In many glomerular diseases, interleukin-6 (IL-6) has been shown to be an important mediator of glomerular inflammation [5]. IL-6 is mainly produced by leukocytes but is also synthesized and secreted from mesangial cells in response to angiotensin II and from podocytes after lipopolysaccharide stimulation [6]. Signal transducer and activator of transcription 3 (STAT3) is the major downstream effector of the IL-6 family signaling pathway. Recently, deletion of STAT3 from podocytes was reported to have beneficial effects in an animal model of nephrotoxic serum nephritis [7]. Although many experimental data have suggested a role for IL-6 in inflammation of mesangial cells and tubule cells, few studies have focused on IL-6 signaling in glomerular podocytes in vivo. Recently, Nagayama et al [8] reported that podocytes express glycoprotein 130 (gp130), the most common signal-transducing receptor subunit of the IL-6 family of cytokines. gp130 mediates signaling mainly through the Janus kinase (JAK)/STAT3 pathway, although it also mediates signaling through the mitogen-activated protein kinase and phosphoinositide 3-kinase pathways. Nagayama et al found that podocyte IL-6 signaling, including downstream STAT3 phosphorylation, was activated after systemic IL-6 administration or lipopolysaccharide injection in mice. However, the role of IL-6 signaling in podocyte hypertrophy was not investigated.

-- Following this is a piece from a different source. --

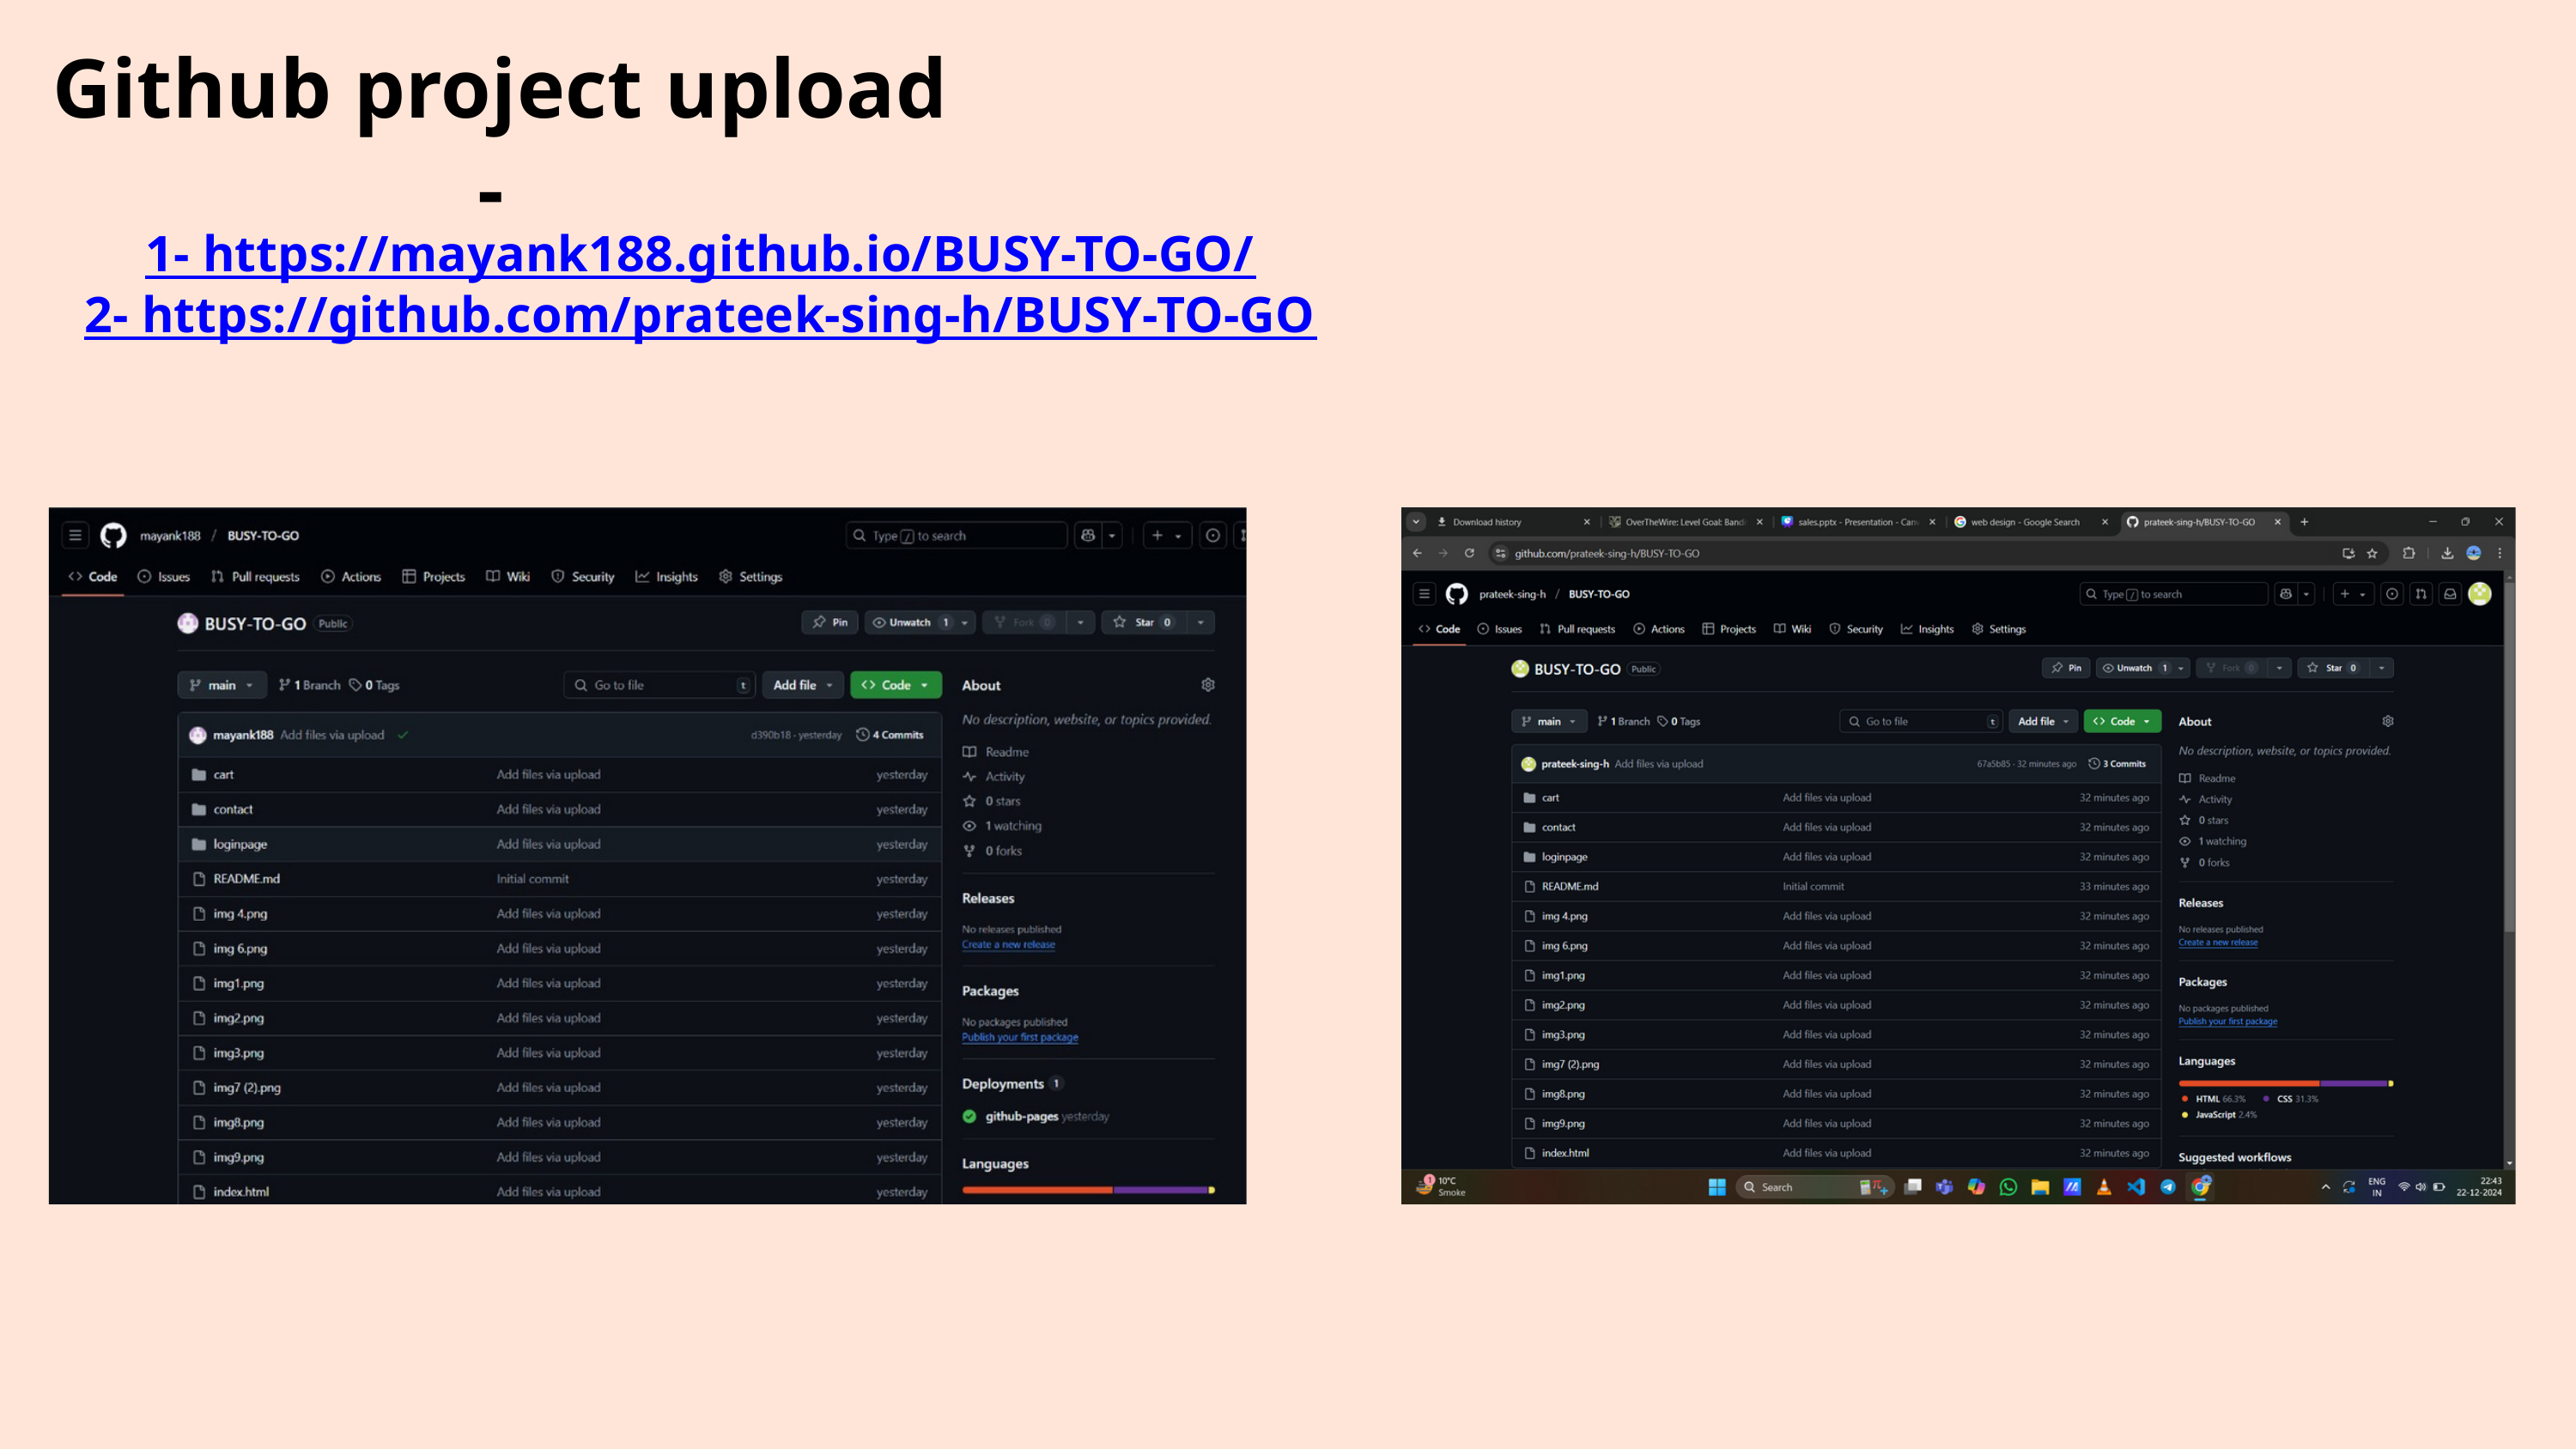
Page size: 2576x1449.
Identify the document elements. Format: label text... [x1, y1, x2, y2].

Because podocyte alterations and dysfunction play pivotal roles in the initiation and progression of diabetic kidney disease, it is important to understand the signaling abnormalities that lead to podocyte hypertrophy. In this issue of Kidney Research and Clinical Practice, Jo et al [9] report that the IL-6 level was significantly increased in the media and lysates of podocytes cultured in the presence of high glucose. In addition, Jo et al observed that STAT3 was activated by high-glucose stimulation and IL-6 administration, whereas this effect was attenuated by anti-IL-6 neutralizing antibodies. Immunoprecipitation analysis revealed increased phospho-JAK2 recruitment to gp130 when cells were stimulated with high glucose and IL-6, whereas the addition of anti-IL-6 neutralizing antibodies abrogated these changes. Furthermore, Jo et al found that podocyte hypertrophy was significantly increased after stimulation with high glucose and IL-6, whereas it was diminished by the addition of anti-IL-6 neutralizing antibodies. Based on these findings, Jo et al conclude that IL-6 plays a prominent role in the local activation of JAK2/STAT3 in podocyte hypertrophy under diabetic conditions. It is worth bearing in mind that this study was performed entirely in vitro and that the IL-6 signaling pathway was examined at only 1 time point instead of investigating serial changes of IL-6 signaling after high-glucose stimulation. Further in vivo studies are needed to validate the findings of this in vitro study, specifically ones that focus on the role of IL-6/JAK2/STAT3 signaling in podocyte hypertrophy. Identification of the mechanism of podocyte hypertrophy will potentially lead to the development of new therapeutic targets for diabetic kidney disease.
Conflicts of interest
The author has no conflicts of interest to declare.